Quel che ora ci si può aspettare dal decreto in parola e dalle integrazioni tecniche ed economiche di cui sicuramente avrà bisogno è che esso imponga alla proprietà di impegnarsi all’installazione dei dispositivi anti-inquinamento con la maggior urgenza possibile; che richieda perentoriamente di impiegare in tale compito il massimo di manodopera e il meglio delle tecnologie oggi disponibili a livello mondiale; che preveda l’impiego di squadre di controllo specializzate e indipendenti che ogni giorno accertino se la direzione dell’Ilva ha rispettato i traguardi di tempi e di installazione; infine che preveda sanzioni immediate e durissime ogni volta che si constati una eventuale infrazione di tempi e di tecniche da parte della direzione.
Restiamo in fiduciosa attesa di conoscere tutti questi provvedimenti.
Il governo ci ha dormito un po’ sopra, alla questione Ilva.
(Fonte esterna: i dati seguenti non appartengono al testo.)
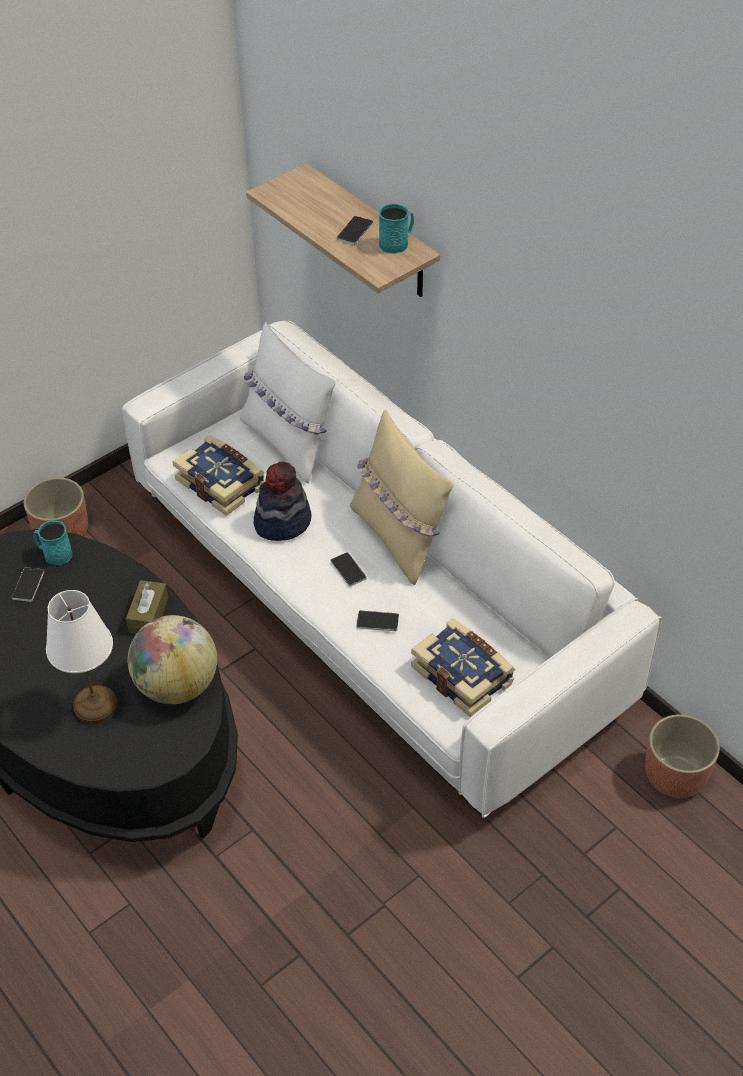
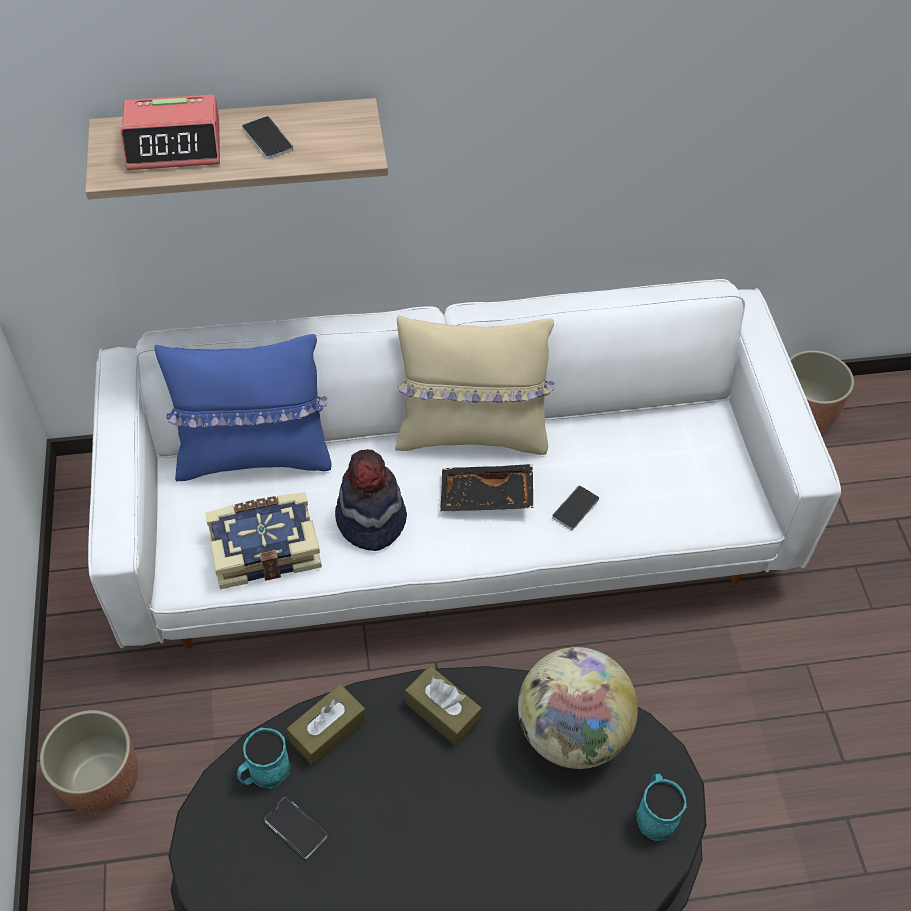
camera: 60 degrees left, 5 degrees up
white table lamp [46,590,117,724] -> none
white pillow [240,322,336,483] -> blue pillow [154,334,332,481]
phone [331,552,367,587] -> black tray [440,464,533,511]
turquoise mug [379,203,414,253] -> turquoise mug moved to [637,774,687,841]
book [411,618,515,717] -> none
none -> alarm clock [120,95,220,170]
none -> brown tissue box [287,684,366,767]

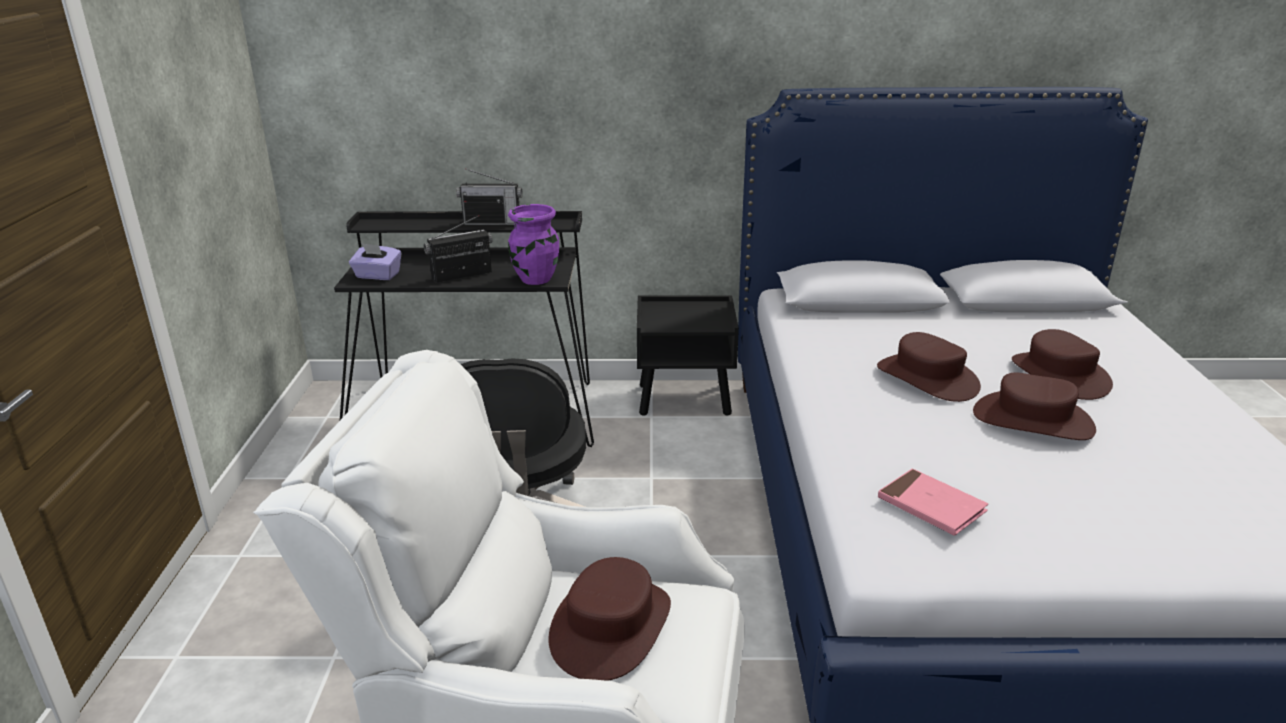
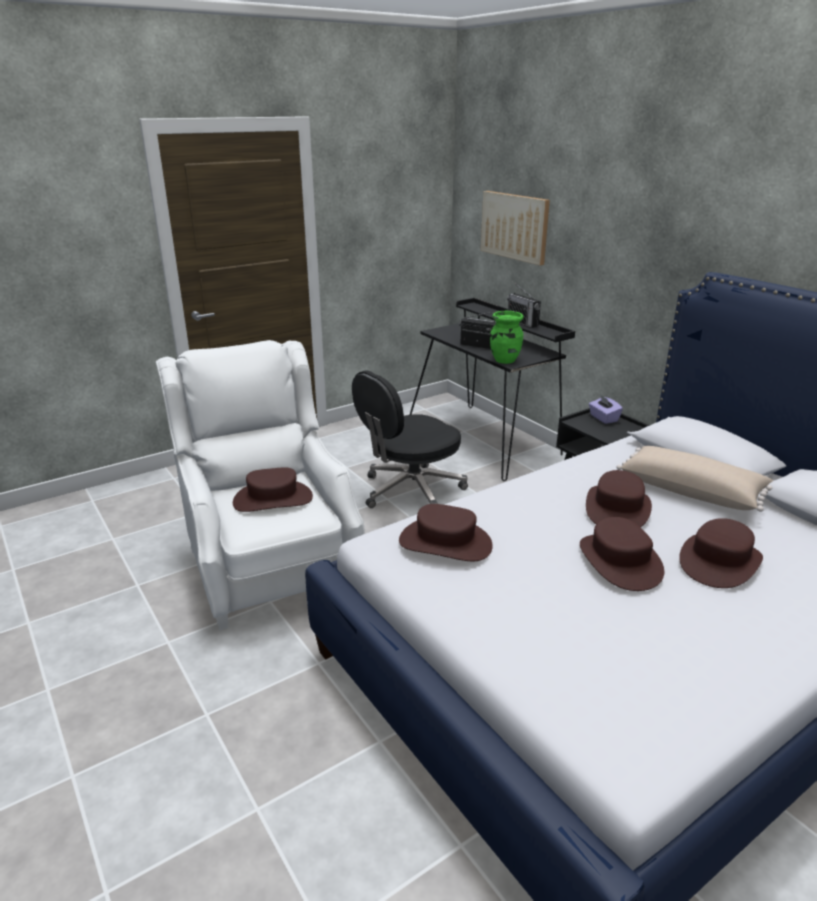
camera: 55 degrees right, 0 degrees up
purple tissue box [349,243,401,280] -> purple tissue box moved to [589,394,623,424]
purple vase [508,204,559,285] -> green vase [490,311,524,364]
pink book [878,468,988,536] -> brown hat [399,504,493,561]
none -> picture [481,191,550,265]
none -> beige pillow [617,446,773,512]

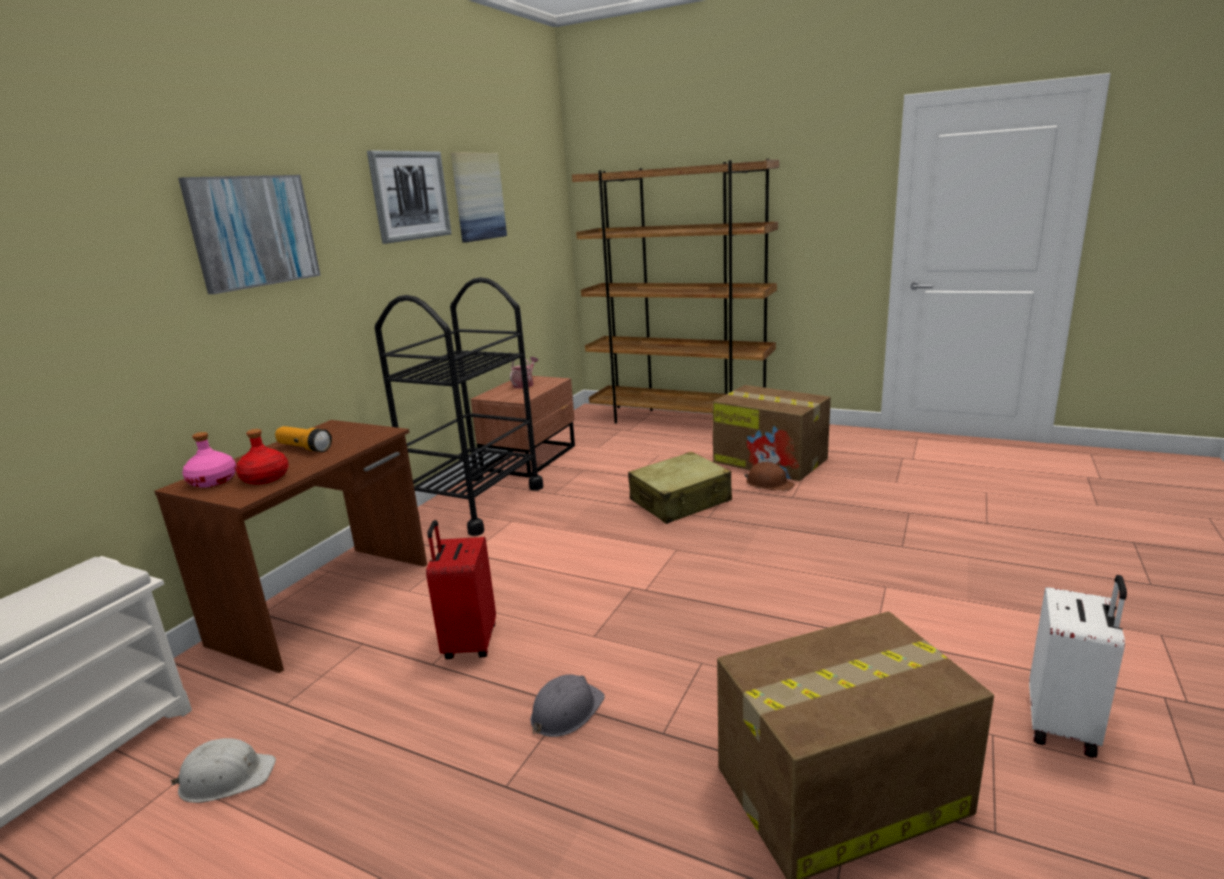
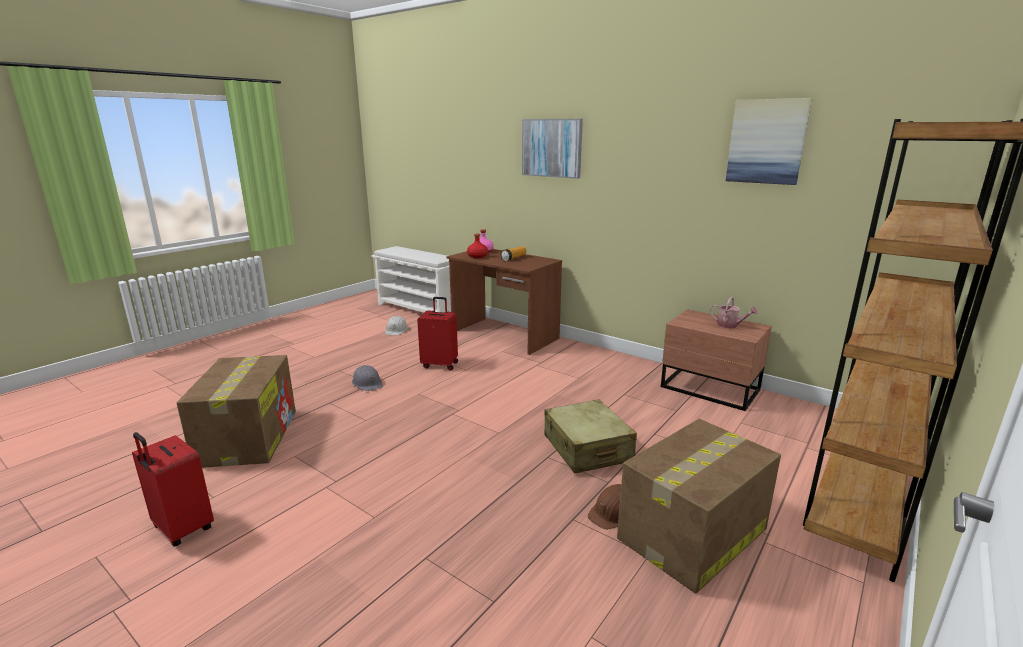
camera: 100 degrees right, 0 degrees up
picture [367,150,452,244] -> none
black cart [375,277,543,536] -> none
white suitcase [1029,575,1127,758] -> red suitcase [132,432,214,547]

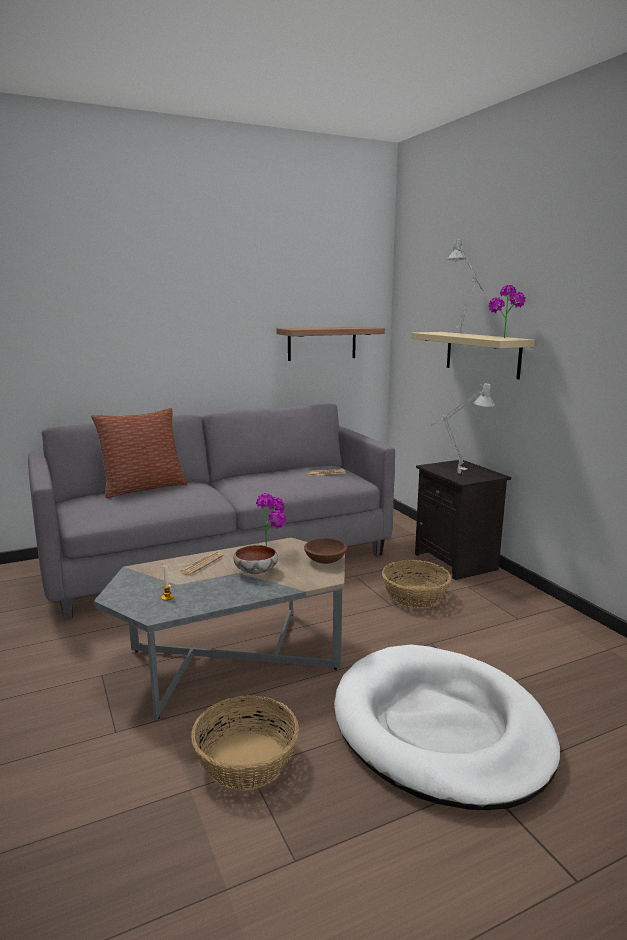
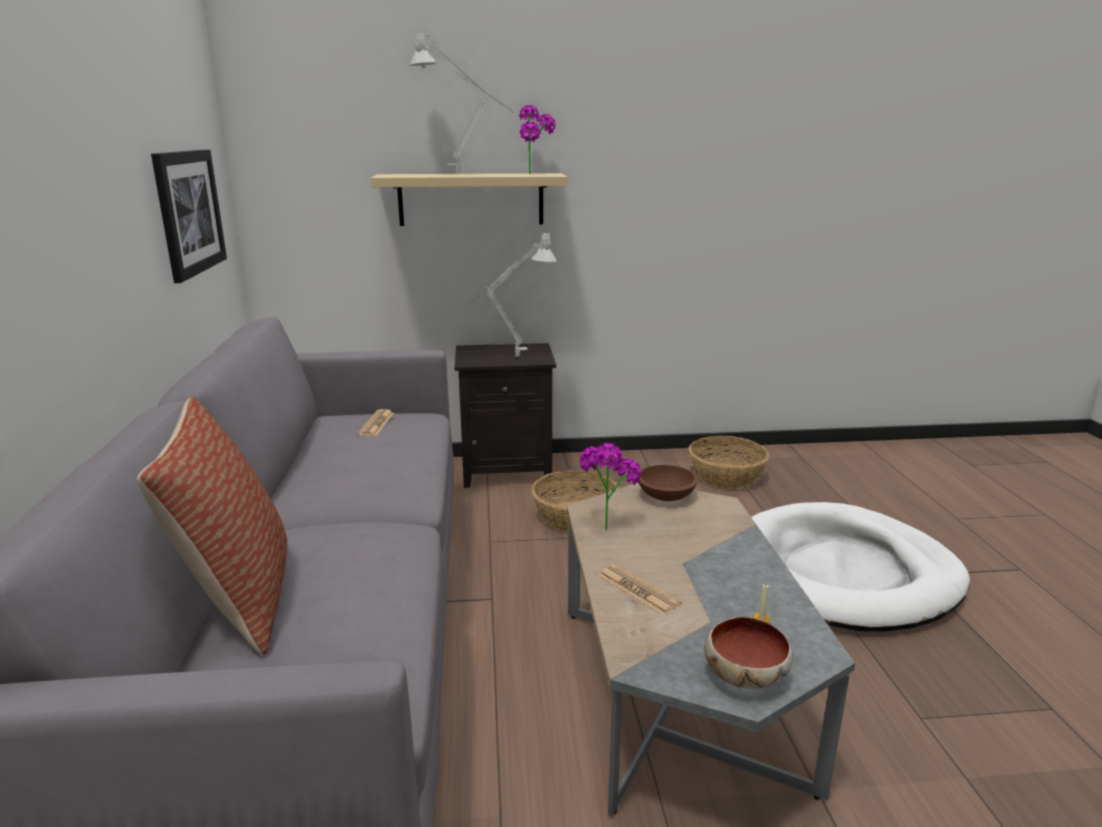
camera: 70 degrees left, 5 degrees up
basket [191,695,299,790] -> basket moved to [688,436,769,489]
bowl [233,545,278,574] -> bowl moved to [704,617,793,689]
shelf [276,327,385,361] -> picture [151,150,227,283]

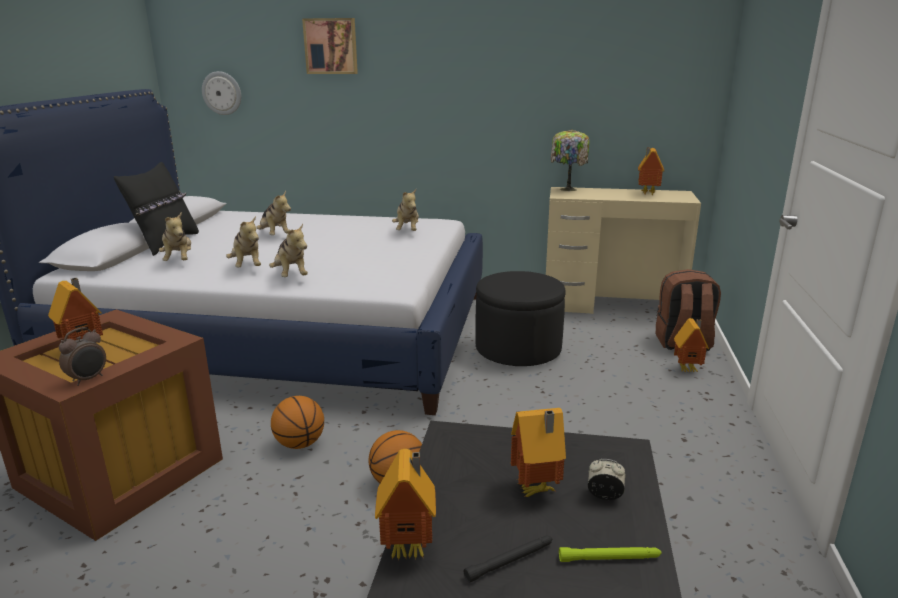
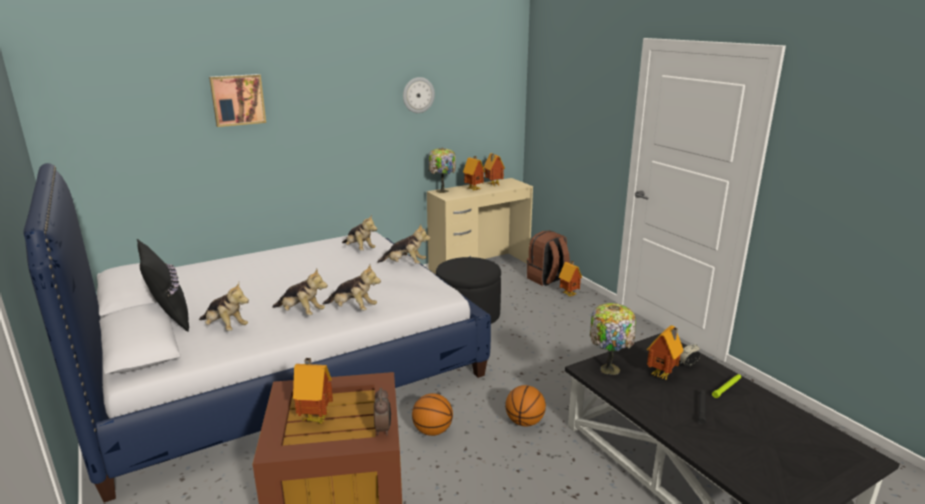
camera: 40 degrees left, 0 degrees up
wall clock [202,71,241,115] -> wall clock moved to [403,77,435,113]
plush toy [256,191,291,235] -> plush toy moved to [377,224,431,264]
toy house [375,449,436,561] -> toy house moved to [463,156,485,190]
none -> table lamp [590,303,636,375]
Tutto sommato l’intervento della magistratura di Taranto risale al luglio scorso. Ora che si è dato finalmente una mossa, bisogna chiedergli che si impegni a fondo per coinvolgere la magistratura stessa nella messa in atto delle disposizioni del decreto, nonché nella sorveglianza sui modi in cui vengono eseguite. Non solo perché la magistratura, con i suoi esperti, ha mostrato di conoscere meglio di chiunque altro quale fosse la reale nocività dell’impianto. Ma anche perché un decreto emanato dal governo che aggira una sentenza della magistratura rappresenta una tale ferita all’ordinamento costituzionale che non può essere tollerata se non per un brevissimo periodo di emergenza. Nessun ministro della Repubblica può dire “io sono la legge, quindi la magistratura deve cedermi il passo”. O al massimo può dirlo una volta sola, in una situazione di estrema necessità, per correre subito dopo ai ripari al fine di ristabilire anche nel caso Taranto l’indipendenza tra i poteri fondamentali che la Costituzione prevede. Il giorno che vede rinascere a Taranto la speranza di poter conciliare finalmente lavoro e salute, grazie a un intervento del governo di non comune incisività, non deve passare alla storia come il giorno in cui un pezzo di Costituzione è stato abrogato.